Commentando i dati presentati nell’occasione dall’Ufficio Studi di Confcommercio, che evidenziano l'aumentata percezione da parte degli imprenditori del fenomeno dell’usura che colpisce in particolare il Mezzogiorno anche per una maggiore fragilità del tessuto produttivo, il ministro ha confermato questa tendenza, sottolineando però la necessità di denunciare sempre e gli strumenti che il ministero e le istituzioni mettono a disposizione delle vittime per non lasciarle sole.

Il ministero dell’Interno, attraverso i prefetti sui territori, ha sottolineato Lamorgese, funziona da punto di ascolto delle istanze delle categorie produttive che saranno portate all’attenzione del Governo e deve porsi come supporto ai circuiti legali per evitare che le risorse stanziate possano essere intercettate dalle mafie che a volte creano un proprio “welfare” parallelo, pericoloso per i cittadini che ne facessero ricorso. Per questo, il ministero ha istituito un Organismo permanente di monitoraggio delle infiltrazioni criminali per intervenire tempestivamente.
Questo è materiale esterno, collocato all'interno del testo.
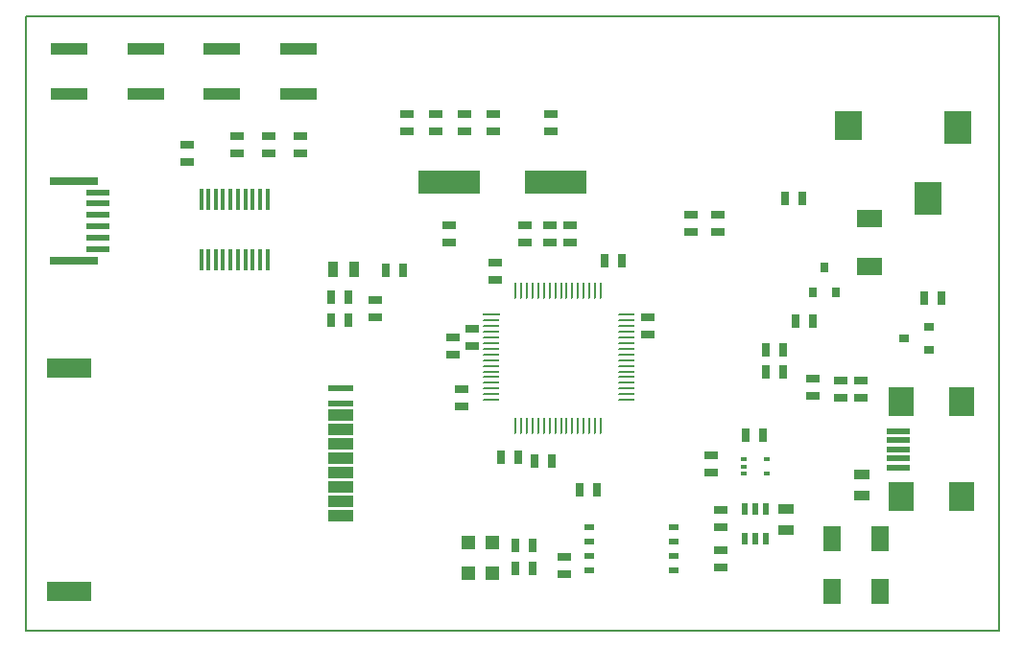
<source format=gtp>
G04 (created by PCBNEW-RS274X (2011-05-25)-stable) date Fri 18 May 2012 19:27:03 CEST*
G01*
G70*
G90*
%MOIN*%
G04 Gerber Fmt 3.4, Leading zero omitted, Abs format*
%FSLAX34Y34*%
G04 APERTURE LIST*
%ADD10C,0.006000*%
%ADD11C,0.008000*%
%ADD12R,0.025000X0.045000*%
%ADD13R,0.045000X0.025000*%
%ADD14R,0.035000X0.055000*%
%ADD15R,0.055000X0.035000*%
%ADD16R,0.060000X0.009800*%
%ADD17O,0.060000X0.009800*%
%ADD18O,0.009800X0.060000*%
%ADD19R,0.031500X0.035400*%
%ADD20R,0.035400X0.031500*%
%ADD21R,0.126000X0.039400*%
%ADD22R,0.078700X0.019700*%
%ADD23R,0.086600X0.098400*%
%ADD24R,0.090600X0.039400*%
%ADD25R,0.090600X0.019700*%
%ADD26R,0.157500X0.066900*%
%ADD27R,0.016000X0.074800*%
%ADD28R,0.020000X0.012000*%
%ADD29R,0.023600X0.043300*%
%ADD30R,0.090600X0.059800*%
%ADD31R,0.059800X0.090600*%
%ADD32R,0.037900X0.019700*%
%ADD33R,0.047200X0.047200*%
%ADD34R,0.094500X0.116100*%
%ADD35R,0.094500X0.104300*%
%ADD36R,0.216500X0.078700*%
%ADD37R,0.078700X0.023600*%
%ADD38R,0.165400X0.027600*%
G04 APERTURE END LIST*
G54D10*
G54D11*
X14450Y-56300D02*
X14450Y-34950D01*
X48250Y-56300D02*
X14450Y-56300D01*
X48250Y-34950D02*
X48250Y-56300D01*
X15250Y-34950D02*
X48250Y-34950D01*
X14450Y-34950D02*
X15250Y-34950D01*
G54D12*
X33687Y-51400D03*
X34287Y-51400D03*
X41795Y-45537D03*
X41195Y-45537D03*
X32050Y-53350D03*
X31450Y-53350D03*
X32050Y-54150D03*
X31450Y-54150D03*
X40842Y-41267D03*
X41442Y-41267D03*
X25050Y-44700D03*
X25650Y-44700D03*
X40150Y-46550D03*
X40750Y-46550D03*
X40150Y-47300D03*
X40750Y-47300D03*
G54D13*
X32700Y-38350D03*
X32700Y-38950D03*
X30700Y-38350D03*
X30700Y-38950D03*
X29700Y-38350D03*
X29700Y-38950D03*
X28700Y-38350D03*
X28700Y-38950D03*
X27700Y-38350D03*
X27700Y-38950D03*
X42750Y-48200D03*
X42750Y-47600D03*
X43450Y-48200D03*
X43450Y-47600D03*
G54D12*
X46250Y-44750D03*
X45650Y-44750D03*
X27551Y-43763D03*
X26951Y-43763D03*
G54D13*
X38600Y-52100D03*
X38600Y-52700D03*
X38600Y-54100D03*
X38600Y-53500D03*
G54D12*
X34550Y-43450D03*
X35150Y-43450D03*
X32725Y-50400D03*
X32125Y-50400D03*
G54D13*
X29150Y-42200D03*
X29150Y-42800D03*
X31800Y-42800D03*
X31800Y-42200D03*
X29600Y-47900D03*
X29600Y-48500D03*
X30750Y-44100D03*
X30750Y-43500D03*
X38500Y-42450D03*
X38500Y-41850D03*
X29300Y-46700D03*
X29300Y-46100D03*
X37550Y-42450D03*
X37550Y-41850D03*
G54D12*
X25650Y-45500D03*
X25050Y-45500D03*
G54D13*
X33350Y-42800D03*
X33350Y-42200D03*
X36050Y-46025D03*
X36050Y-45425D03*
X26600Y-45400D03*
X26600Y-44800D03*
X41800Y-48150D03*
X41800Y-47550D03*
G54D12*
X31550Y-50275D03*
X30950Y-50275D03*
G54D13*
X32647Y-42804D03*
X32647Y-42204D03*
X29950Y-46400D03*
X29950Y-45800D03*
G54D14*
X25870Y-43753D03*
X25120Y-43753D03*
G54D15*
X43500Y-50875D03*
X43500Y-51625D03*
G54D16*
X30639Y-45324D03*
G54D17*
X30639Y-45521D03*
X30639Y-45718D03*
X30639Y-45915D03*
X30639Y-46112D03*
X30639Y-46308D03*
X30639Y-46505D03*
X30639Y-46702D03*
X30639Y-46899D03*
X30639Y-47096D03*
X30639Y-47293D03*
X30639Y-47489D03*
X30639Y-47686D03*
X30639Y-47883D03*
X30639Y-48080D03*
X30639Y-48277D03*
G54D18*
X31474Y-49175D03*
X31671Y-49175D03*
X31868Y-49175D03*
X32065Y-49175D03*
X32262Y-49175D03*
X32458Y-49175D03*
X32655Y-49175D03*
X32852Y-49175D03*
X33049Y-49175D03*
X33246Y-49175D03*
X33443Y-49175D03*
X33639Y-49175D03*
X33836Y-49175D03*
X34033Y-49175D03*
X34230Y-49175D03*
X34427Y-49175D03*
G54D17*
X35325Y-48277D03*
X35325Y-48080D03*
X35325Y-47883D03*
X35325Y-47686D03*
X35325Y-47489D03*
X35325Y-47293D03*
X35325Y-47096D03*
X35325Y-46899D03*
X35325Y-46702D03*
X35325Y-46505D03*
X35325Y-46308D03*
X35325Y-46112D03*
X35325Y-45915D03*
X35325Y-45718D03*
X35325Y-45521D03*
X35325Y-45324D03*
G54D18*
X34427Y-44489D03*
X34230Y-44489D03*
X33836Y-44489D03*
X34033Y-44482D03*
X33639Y-44489D03*
X33443Y-44489D03*
X33246Y-44489D03*
X33049Y-44489D03*
X32852Y-44489D03*
X32655Y-44489D03*
X32461Y-44489D03*
X32264Y-44489D03*
X32067Y-44489D03*
X31870Y-44489D03*
X31674Y-44489D03*
X31477Y-44489D03*
G54D19*
X41806Y-44533D03*
X42594Y-44533D03*
X42200Y-43667D03*
G54D20*
X45833Y-46544D03*
X45833Y-45756D03*
X44967Y-46150D03*
G54D21*
X18639Y-36063D03*
X18639Y-37637D03*
X15961Y-37637D03*
X15961Y-36063D03*
X23939Y-36063D03*
X23939Y-37637D03*
X21261Y-37637D03*
X21261Y-36063D03*
G54D22*
X44764Y-50315D03*
X44764Y-50000D03*
X44764Y-49685D03*
X44764Y-49370D03*
X44764Y-50630D03*
G54D23*
X44863Y-51654D03*
X44863Y-48346D03*
X46949Y-51654D03*
X46949Y-48346D03*
G54D24*
X25403Y-52294D03*
X25403Y-51794D03*
X25403Y-50794D03*
X25403Y-51294D03*
X25403Y-50294D03*
X25403Y-49794D03*
X25403Y-49294D03*
X25403Y-48794D03*
G54D25*
X25403Y-48400D03*
X25403Y-47889D03*
G54D26*
X15954Y-47172D03*
X15954Y-54928D03*
G54D27*
X22850Y-41300D03*
X22600Y-41300D03*
X22340Y-41300D03*
X22080Y-41300D03*
X21830Y-41300D03*
X21570Y-41300D03*
X21310Y-41300D03*
X21060Y-41300D03*
X20800Y-41300D03*
X20550Y-41300D03*
X20550Y-43400D03*
X20800Y-43400D03*
X21060Y-43400D03*
X21310Y-43400D03*
X21570Y-43400D03*
X21830Y-43400D03*
X22080Y-43400D03*
X22340Y-43400D03*
X22600Y-43400D03*
X22850Y-43400D03*
G54D12*
X40050Y-49500D03*
X39450Y-49500D03*
G54D13*
X24000Y-39100D03*
X24000Y-39700D03*
X22900Y-39700D03*
X22900Y-39100D03*
X21800Y-39100D03*
X21800Y-39700D03*
X38250Y-50200D03*
X38250Y-50800D03*
G54D28*
X39400Y-50350D03*
X39400Y-50850D03*
X40200Y-50350D03*
X39400Y-50600D03*
X40200Y-50850D03*
G54D29*
X39426Y-53112D03*
X39800Y-53112D03*
X40174Y-53112D03*
X39426Y-52088D03*
X39800Y-52088D03*
X40174Y-52088D03*
G54D30*
X43750Y-43639D03*
X43750Y-41961D03*
G54D31*
X44139Y-53100D03*
X42461Y-53100D03*
X44139Y-54950D03*
X42461Y-54950D03*
G54D32*
X36955Y-52700D03*
X36955Y-54200D03*
X36955Y-53700D03*
X36955Y-53200D03*
X34045Y-54200D03*
X34045Y-53700D03*
X34046Y-53200D03*
X34045Y-52700D03*
G54D33*
X30663Y-53250D03*
X29837Y-53250D03*
X30663Y-54300D03*
X29837Y-54300D03*
G54D34*
X46843Y-38811D03*
X45780Y-41281D03*
G54D35*
X43024Y-38752D03*
G54D36*
X32850Y-40700D03*
X29150Y-40700D03*
G54D13*
X33178Y-53736D03*
X33178Y-54336D03*
G54D37*
X16947Y-41066D03*
X16947Y-41459D03*
X16947Y-41853D03*
X16947Y-42247D03*
X16947Y-42641D03*
X16947Y-43034D03*
G54D38*
X16120Y-40672D03*
X16120Y-43428D03*
G54D15*
X40850Y-52075D03*
X40850Y-52825D03*
G54D13*
X20050Y-39400D03*
X20050Y-40000D03*
M02*

</source>
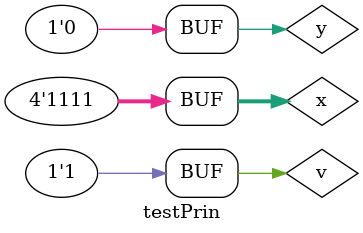
<source format=v>
module Adder (output s0, output s1,input a, input b);

xor XOR1 (s0,a,b);
and AND1 (s1,a,b);

endmodule//Adder

module fullAdder (output s2,output Carry_out,input Carry_in,input x,input y);

wire temp1,temp2,temp3;

Adder A1 (temp1,temp2,x,y);
Adder A2 (s2,temp3,temp1,Carry_in);
or OR1(Carry_out,temp3,temp2);

endmodule//fullAdder

module Prin (output [3:0] s,output Carry_out,input Carry_in,input [3:0] x1,input y);

wire temp4,temp5,temp6,Nx0,Nx1,Nx2,Nx3;

not NOT1 (Nx0,x1[0]);
not NOT2 (Nx1,x1[1]);
not NOT3 (Nx2,x1[2]);
not NOT4 (Nx3,x1[3]);
fullAdder fA1(s[0],temp4,Carry_in,Nx0,y);
fullAdder fA2(s[1],temp5,temp4,Nx1,y);
fullAdder fA3(s[2],temp6,temp5,Nx2,y);
fullAdder fA4(s[3],Carry_out,temp6,Nx3,y);

endmodule//Prin

module testPrin;
// ------------------------- definir dados 
reg [3:0] x;
reg y;
reg  v;
wire [3:0] s;
wire Carry_out; 
Prin modulo ( s, Carry_out,v, x, y);
// ------------------------- parte principal 
initial begin 
$display("Exemplo0025 - Filipe Viana de Miranda - 446415"); 
$display("Test AU's module"); 
x = 4'b0000; v = 'b1; y = 0; 
// projetar testes do modulo 
$display("\na b Carry_in Carr_out s");
#1 $monitor("%b %b %b %b",x,v,Carry_out,s);
#1 x='b0001; v= 'b1;  
#1 x='b0010; v= 'b1;
#1 x='b0011; v= 'b1;

#1 x='b0100; v= 'b1; 
#1 x='b0101; v= 'b1;  
#1 x='b0110; v= 'b1;
#1 x='b0111; v= 'b1;

#1 x='b1000; v= 'b1; 
#1 x='b1001; v= 'b1;  
#1 x='b1010; v= 'b1;
#1 x='b1011; v= 'b1;

#1 x='b1100; v= 'b1; 
#1 x='b1101; v= 'b1;  
#1 x='b1110; v= 'b1;
#1 x='b1111; v= 'b1;


end 
endmodule // test_FullAdder 
</source>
Sfruttando la crisi finanziaria causata dalla pandemia, prosegue il ministro, aumenta il rischio usura che viene a configurarsi come un “reato spia” sintomatico della penetrazione delle mafie che genera danni e dipendenza verso il mondo criminale.

Bisogna, secondo il ministro, spingere i cittadini alla denuncia e per questo cita anche l’iniziativa illustrata nel corso della giornata relativa all’Ambulatorio antiusura che supporta gli imprenditori vittime di usura nel percorso della denuncia, del processo e anche della richiesta dei supporti previsti dalla legge.

Anche le campagne di informazione come quella lanciata dalla Rai contribuiscono alla diffusione di una cultura della legalità elemento determinante per combattere il fenomeno.

Importante, poi, nel supporto concreto agli imprenditori, sottolinea la titolare del Viminale, è la concessione di mutui da parte del Fondo antiusura  che nel 2020 ha distribuito ben 3,5 mln di euro di risorse a fronte di 255 istanze.

Sulla questione delle riaperture, poi, Lamorgese ha ribadito come sia legittimo manifestare il disagio per la situazione determinata dalle chiusure, che deve sempre essere espresso in forma civile anche per non prestarsi a facili strumentalizzazioni. Su questo aspetto il ministro ha evidenziato il ruolo delle Forze dell’ordine che «hanno operato al meglio coniugando determinazione e umanità».

L’auspicio del ministro, infine, è quello di una fase di ripartenza del Paese che deve essere un «momento di responsabilità da parte di tutti» anche perché non vi può essere un rappresentante delle Forze dell’ordine dietro ciascuno di noi per ricordarci di rispettare le regole che ci condurranno al superamento di questa difficile fase per tutti.